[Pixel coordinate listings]
╔══

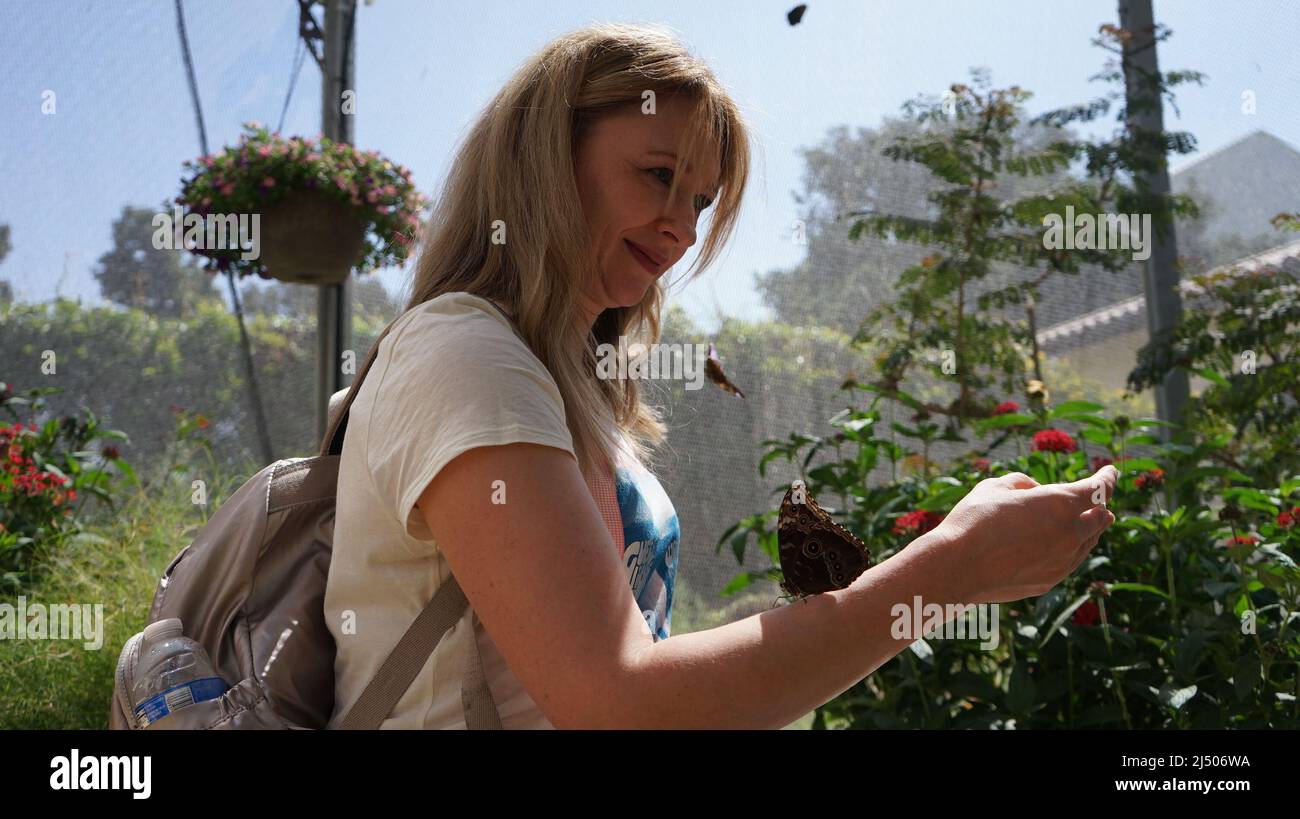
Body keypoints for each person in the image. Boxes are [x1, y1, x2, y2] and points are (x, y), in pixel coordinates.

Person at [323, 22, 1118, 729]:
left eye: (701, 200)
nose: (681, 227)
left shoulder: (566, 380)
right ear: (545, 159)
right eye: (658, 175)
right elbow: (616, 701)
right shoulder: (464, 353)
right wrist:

╚══

The lines beginning with the one that holds "nose: (681, 227)" and ending with the last line of the data above are to be reproduced exactly, and nothing else.

nose: (681, 227)
left shoulder: (566, 380)
right ear: (545, 159)
right eye: (658, 175)
right elbow: (616, 701)
right shoulder: (464, 353)
right wrist:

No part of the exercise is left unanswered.